IMPÉRIO
Além do Flávio Império Arquiteto, cenógrafo, professor, ilustrador, tem o dos quadros. Não diremos que é um pintor. Os últimos quadros revelam mais o homem de teatro e dão a impressão que sempre cria a idéia de pressão que vem do lado de lá, para quem, como observador, está do lado de cá. Aí é que está toda a metafísica do mundo tão físico que Flávio apresenta. Por esse excesso de presença no presente, o passado se corporifica e se enrijece. Daí o sentido tão diferente como solução aos diferentes nexos dentro da falta de nexo do mundo presente. Penso no desejo de estabelecer ligações; nos recursos da lucidez de estar presente no futuro mais distante e no passado mais envelhecido; nessa presença de todos e de tudo ao mesmo instante.

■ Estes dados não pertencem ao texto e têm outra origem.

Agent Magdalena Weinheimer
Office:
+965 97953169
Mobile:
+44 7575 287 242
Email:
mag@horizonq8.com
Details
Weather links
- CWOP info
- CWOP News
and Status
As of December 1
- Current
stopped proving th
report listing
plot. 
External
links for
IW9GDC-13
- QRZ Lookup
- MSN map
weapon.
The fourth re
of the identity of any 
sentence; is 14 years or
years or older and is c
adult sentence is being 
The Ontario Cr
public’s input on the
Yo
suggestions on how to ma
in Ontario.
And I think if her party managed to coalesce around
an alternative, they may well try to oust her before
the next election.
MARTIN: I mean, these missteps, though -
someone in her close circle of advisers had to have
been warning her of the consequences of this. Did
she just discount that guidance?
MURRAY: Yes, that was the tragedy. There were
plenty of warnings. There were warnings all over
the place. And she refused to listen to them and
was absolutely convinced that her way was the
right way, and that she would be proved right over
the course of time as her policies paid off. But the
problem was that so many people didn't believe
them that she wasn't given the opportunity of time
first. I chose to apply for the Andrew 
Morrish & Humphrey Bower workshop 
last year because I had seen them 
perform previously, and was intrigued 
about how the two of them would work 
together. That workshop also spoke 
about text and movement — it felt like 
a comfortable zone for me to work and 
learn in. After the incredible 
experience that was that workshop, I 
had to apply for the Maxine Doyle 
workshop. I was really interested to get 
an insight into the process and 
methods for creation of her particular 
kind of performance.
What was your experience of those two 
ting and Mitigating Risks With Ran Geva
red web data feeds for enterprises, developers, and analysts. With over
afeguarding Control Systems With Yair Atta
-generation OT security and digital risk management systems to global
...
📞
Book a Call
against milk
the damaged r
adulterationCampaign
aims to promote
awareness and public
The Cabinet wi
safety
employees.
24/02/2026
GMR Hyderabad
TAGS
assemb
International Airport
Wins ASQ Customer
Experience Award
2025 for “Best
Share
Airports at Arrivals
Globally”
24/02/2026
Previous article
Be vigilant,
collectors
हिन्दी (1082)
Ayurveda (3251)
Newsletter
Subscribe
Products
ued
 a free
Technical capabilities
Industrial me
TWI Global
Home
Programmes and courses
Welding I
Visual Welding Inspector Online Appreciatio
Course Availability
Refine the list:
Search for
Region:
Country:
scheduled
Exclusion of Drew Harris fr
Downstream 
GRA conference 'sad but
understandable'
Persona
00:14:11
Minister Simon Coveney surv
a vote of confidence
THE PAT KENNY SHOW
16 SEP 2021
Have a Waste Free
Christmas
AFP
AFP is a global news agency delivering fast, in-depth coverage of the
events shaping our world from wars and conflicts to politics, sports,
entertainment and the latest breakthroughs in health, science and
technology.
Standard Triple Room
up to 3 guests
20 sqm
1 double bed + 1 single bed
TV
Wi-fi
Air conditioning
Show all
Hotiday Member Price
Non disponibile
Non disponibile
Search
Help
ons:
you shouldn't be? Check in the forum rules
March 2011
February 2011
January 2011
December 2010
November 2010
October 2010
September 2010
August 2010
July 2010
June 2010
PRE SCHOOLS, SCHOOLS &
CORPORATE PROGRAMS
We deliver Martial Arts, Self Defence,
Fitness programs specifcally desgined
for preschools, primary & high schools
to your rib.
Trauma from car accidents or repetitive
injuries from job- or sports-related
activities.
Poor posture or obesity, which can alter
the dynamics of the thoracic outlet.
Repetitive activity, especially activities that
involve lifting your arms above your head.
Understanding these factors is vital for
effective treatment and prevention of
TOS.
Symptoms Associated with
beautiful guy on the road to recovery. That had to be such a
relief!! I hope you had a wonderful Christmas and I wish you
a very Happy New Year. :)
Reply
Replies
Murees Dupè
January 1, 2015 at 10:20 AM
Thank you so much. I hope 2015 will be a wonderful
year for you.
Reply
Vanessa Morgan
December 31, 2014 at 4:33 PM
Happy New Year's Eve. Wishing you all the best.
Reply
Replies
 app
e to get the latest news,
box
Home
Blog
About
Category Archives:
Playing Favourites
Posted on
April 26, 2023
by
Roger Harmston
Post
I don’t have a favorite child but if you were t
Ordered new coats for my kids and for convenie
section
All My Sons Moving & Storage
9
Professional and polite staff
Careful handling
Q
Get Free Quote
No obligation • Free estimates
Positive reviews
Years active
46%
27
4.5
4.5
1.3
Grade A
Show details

Nisto lembramos Fernando Pessoa quando escrevia:
"Tudo é do outro lado,
No que há e no que penso.
Nem há ramo agitado
Que o céu não seja imenso
Confunde-se o que existe
Com o que durmo e sou.
Não sinto, não sou trsite,
Mas triste é o que estou"
Pois está idéia do outro lado, do além que pressiona o lado de cá, e que procura impressionar e aterrorizar, nada mais é do que outra idéia que estando do lado de lá se corporifica para chegar até o lado de cá e pressionar, para exigir dos presentes atenção à presença dos ausentes. Assim, entre coisas tão distantes, está a matéria como energia disposta a romper uma estrutura. Nos trabalhos de Flávio ela se apresenta minuciosamente estruturada, com centenas de liames sutis. Examinando em pormenores, sentimos a presença de algo implacável, como um rastro denunciador. Mas sentimos um esforço meticuloso que nos lembra Gulliver prisioneiro. Isto nada aniquila, nem nada quer aniquilar, inclusive as novas necessidades de de criar linguagem. Apenas mostra como novidade uma situação "clichê, uma vez que todos os "clichês"da situação já não tem novidade. É por essa falta de novo que temos o caráter velho da novidade. E isso é muito, para não dizer demais, porque simplesmente se apresenta. É uma intriga, armada para o teatro, como peça bem ensaiada e bem marcada. Trata-se como se vê, de uma "mise-en-scène" concebida por um cenógrafo à procura de um autor. E, no mundo de hoje não raro, o cenógrafo se confunde com o arquiteto ao qual empresta a capacidade de montagem.
Porém, o arquiteto ilustra o cenógrafo e mostra que para as novas montagens não é necessário um autor. Basta apenas os autores que há muito representam até sem cenário.